Agrarische activiteiten
Bijna alle agrarische bedrijven vallen onder het Lozingenbesluit open teelt en veehouderij. Voor akkerbouwbedrijven gelden aanvullende voorschriften voor de toepassing van bestrijdingsmiddelen en kunstmest. Bij de inrichting van het plan moet rekening worden gehouden met de voorschriften uit het Lozingenbesluit.
Afvoer afvalwater
De Stokvisweg 10 is aangesloten volgens het 'IBA bodemlozing Gierkelderproject' principe. In de Zonnenbergerdijk ligt drukriolering tot aan de ingang naar het bungalowpark Parc Salland. Aansluiting op het gemeentelijk drukrioleringssysteem is daarom vereist. Daarom zal in het plangebied een dwa-systeem voor het vuilwater worden aangelegd. Het huishoudelijk afvalwater van de recreatiewoningen wordt hierop aangesloten en wordt via een verzamelleiding richting de Stokvisweg getransporteerd. Met de gemeente Raalte is afgesproken dat deze verzamelleiding via een pompput en persleiding wordt aangesloten op het drukrioleringssysteem van gemeente Raalte. De gemeente geeft nadrukkelijk aan dat drainage of regenwater niet op het dwa-systeem mag worden aangesloten. De initiatiefnemer zal in overleg met de gemeente moeten treden voor het aanleggen van het ontbrekende deel van de drukriolering tussen Parc Salland en de Stokvisweg.
Voorkeursbeleid hemel- en afvalwater
Bij de afvoer van overtollig hemelwater is infiltratie in de bodem het uitgangspunt. Oppervlakkige afvoer naar de infiltratievoorziening en infiltratie via wadi's geniet daarbij de voorkeur.
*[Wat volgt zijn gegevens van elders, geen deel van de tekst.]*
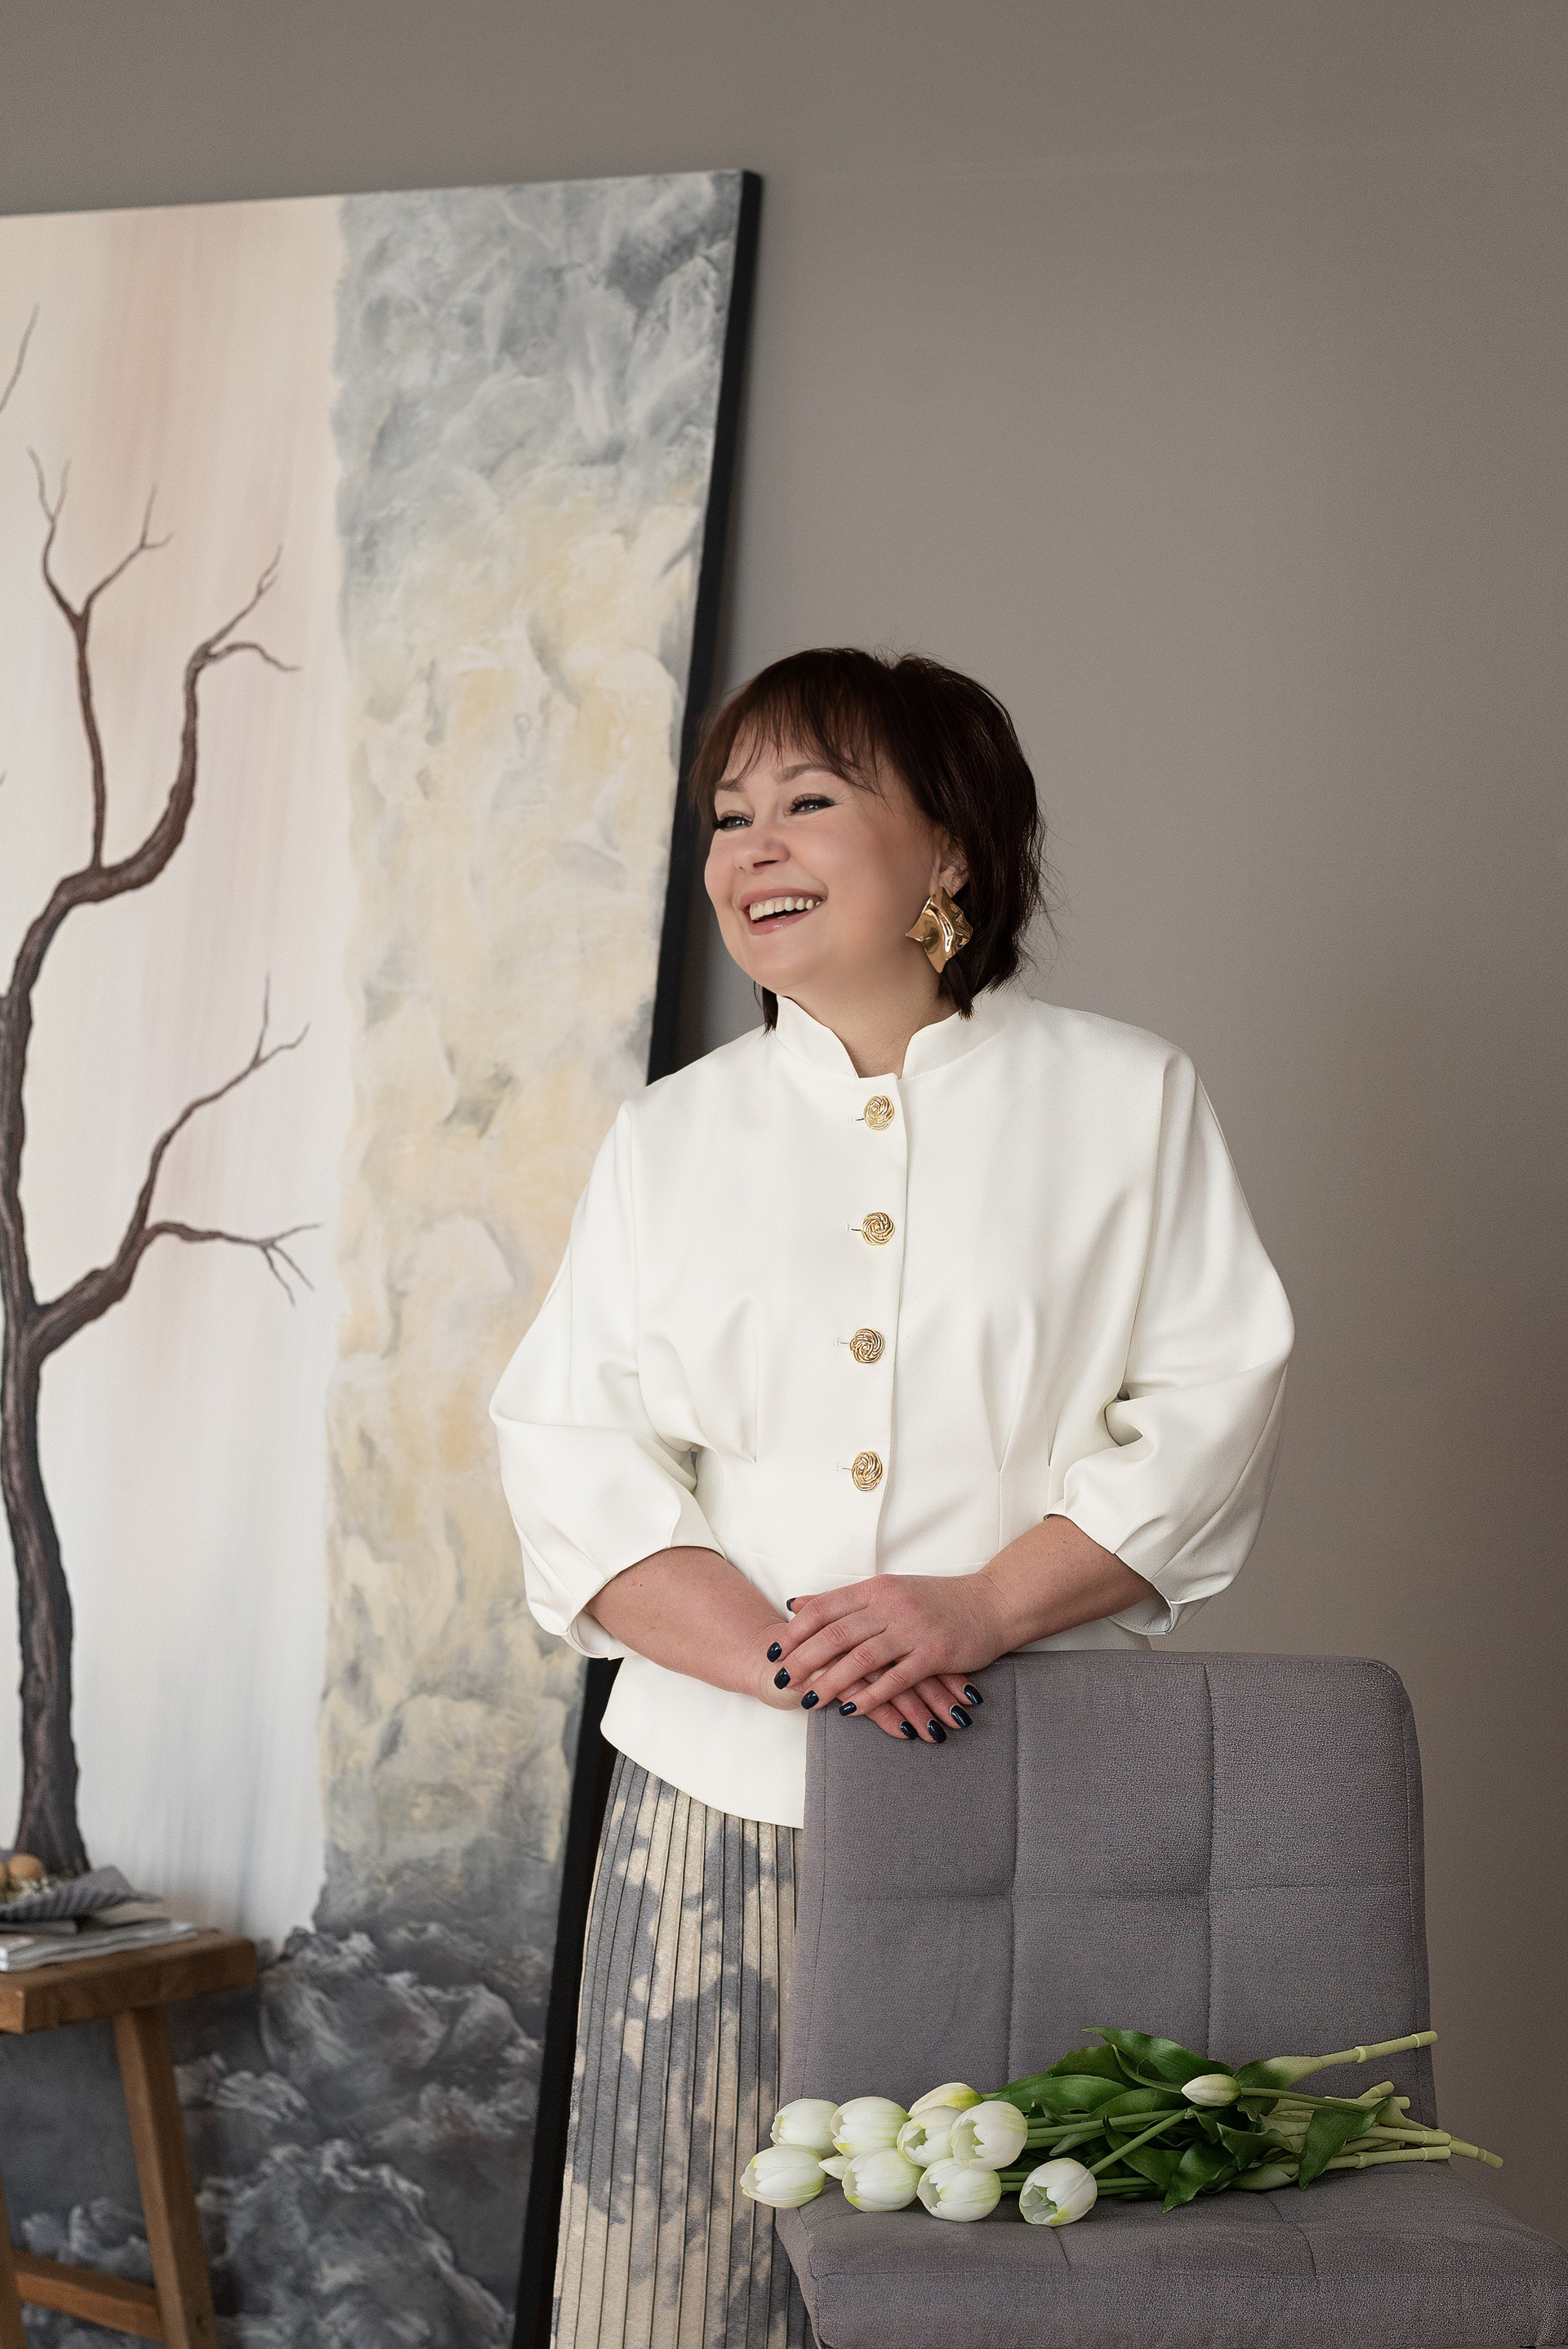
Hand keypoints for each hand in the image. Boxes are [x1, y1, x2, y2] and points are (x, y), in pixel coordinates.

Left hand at [765, 1571, 1009, 1742]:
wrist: (992, 1603)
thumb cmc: (939, 1599)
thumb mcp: (889, 1590)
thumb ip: (844, 1600)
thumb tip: (797, 1605)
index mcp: (877, 1589)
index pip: (825, 1608)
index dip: (796, 1631)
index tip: (774, 1650)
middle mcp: (891, 1606)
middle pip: (836, 1634)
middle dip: (804, 1659)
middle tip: (780, 1679)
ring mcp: (913, 1630)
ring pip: (862, 1659)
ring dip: (832, 1682)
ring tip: (809, 1700)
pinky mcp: (934, 1654)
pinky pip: (896, 1679)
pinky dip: (871, 1697)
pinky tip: (851, 1711)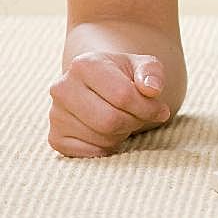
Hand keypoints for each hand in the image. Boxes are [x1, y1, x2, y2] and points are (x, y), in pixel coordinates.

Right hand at [48, 51, 170, 156]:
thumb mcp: (143, 66)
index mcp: (85, 64)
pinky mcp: (55, 137)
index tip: (161, 110)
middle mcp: (63, 88)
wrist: (98, 85)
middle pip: (110, 120)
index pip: (122, 95)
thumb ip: (152, 73)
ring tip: (126, 119)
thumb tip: (152, 89)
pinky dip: (108, 147)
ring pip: (101, 138)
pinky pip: (90, 153)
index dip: (148, 107)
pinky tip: (111, 131)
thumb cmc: (125, 75)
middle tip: (144, 117)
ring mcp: (55, 114)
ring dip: (123, 133)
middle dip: (135, 122)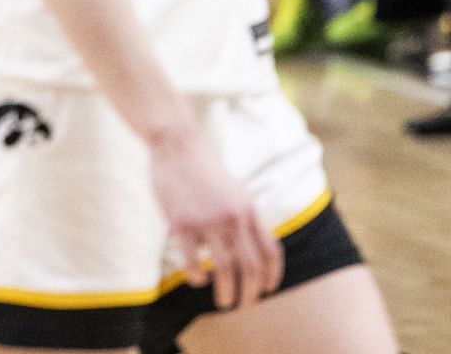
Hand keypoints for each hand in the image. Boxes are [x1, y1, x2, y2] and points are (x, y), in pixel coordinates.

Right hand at [149, 123, 282, 310]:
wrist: (177, 144)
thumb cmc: (204, 168)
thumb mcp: (235, 190)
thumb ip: (244, 217)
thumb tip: (252, 246)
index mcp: (248, 209)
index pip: (270, 250)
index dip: (272, 276)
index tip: (266, 290)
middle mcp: (233, 217)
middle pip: (250, 266)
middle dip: (250, 293)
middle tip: (243, 305)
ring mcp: (207, 221)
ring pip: (225, 270)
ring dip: (226, 294)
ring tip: (223, 303)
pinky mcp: (182, 223)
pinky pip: (193, 261)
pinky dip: (198, 278)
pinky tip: (197, 280)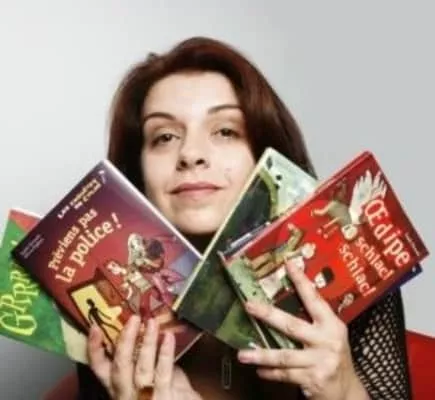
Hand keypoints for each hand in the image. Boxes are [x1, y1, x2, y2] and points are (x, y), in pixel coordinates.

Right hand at [87, 315, 201, 399]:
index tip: (94, 327)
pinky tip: (168, 336)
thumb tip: (146, 325)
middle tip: (134, 318)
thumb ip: (146, 356)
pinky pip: (163, 373)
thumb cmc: (166, 394)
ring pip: (142, 367)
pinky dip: (165, 353)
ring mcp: (144, 396)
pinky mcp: (163, 397)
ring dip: (146, 342)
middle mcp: (126, 392)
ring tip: (152, 322)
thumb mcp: (152, 376)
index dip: (94, 348)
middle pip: (120, 365)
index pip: (100, 367)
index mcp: (119, 386)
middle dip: (125, 340)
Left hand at [237, 262, 368, 399]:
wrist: (347, 391)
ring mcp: (320, 361)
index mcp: (332, 324)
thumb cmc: (333, 355)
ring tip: (242, 354)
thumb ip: (313, 320)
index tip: (288, 264)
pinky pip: (286, 374)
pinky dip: (270, 373)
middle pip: (292, 325)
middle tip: (248, 306)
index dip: (301, 281)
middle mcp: (327, 340)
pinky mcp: (313, 379)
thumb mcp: (330, 334)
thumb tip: (285, 297)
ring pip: (284, 356)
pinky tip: (258, 370)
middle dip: (268, 315)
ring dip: (261, 355)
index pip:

Als oppervlakkige infiltratie niet mogelijk is, is ondergrondse infiltratie door middel van bijvoorbeeld een infiltratieriool (IT-riool) of infiltratiekratten een optie. Als infiltratie niet mogelijk is, kan hemelwater via een bodempassage worden geloosd op oppervlaktewater. Schoon hemelwater (bijvoorbeeld vanaf dakoppervlakken) kan direct worden afgevoerd naar oppervlaktewater. Speciale aandacht wordt besteed aan duurzaam bouwen en een duurzaam gebruik van de openbare ruimte om een goede kwaliteit van het afgekoppelde hemelwater te garanderen. Door het aanpassen van flauwere oevers van de sloten is het landschappelijk karakter te versterken. De grondulows vormen een geheel met het landschap doordat het maaiveld doorloopt tot op het dak van de grondulows. Regenwater zal afvloeien richting het omliggend agrarische gebied. Regenwater van wegverharding zal binnenin de lus, waar de grondulows omheen staan, opgevangen worden en daar infiltreren in de bodem.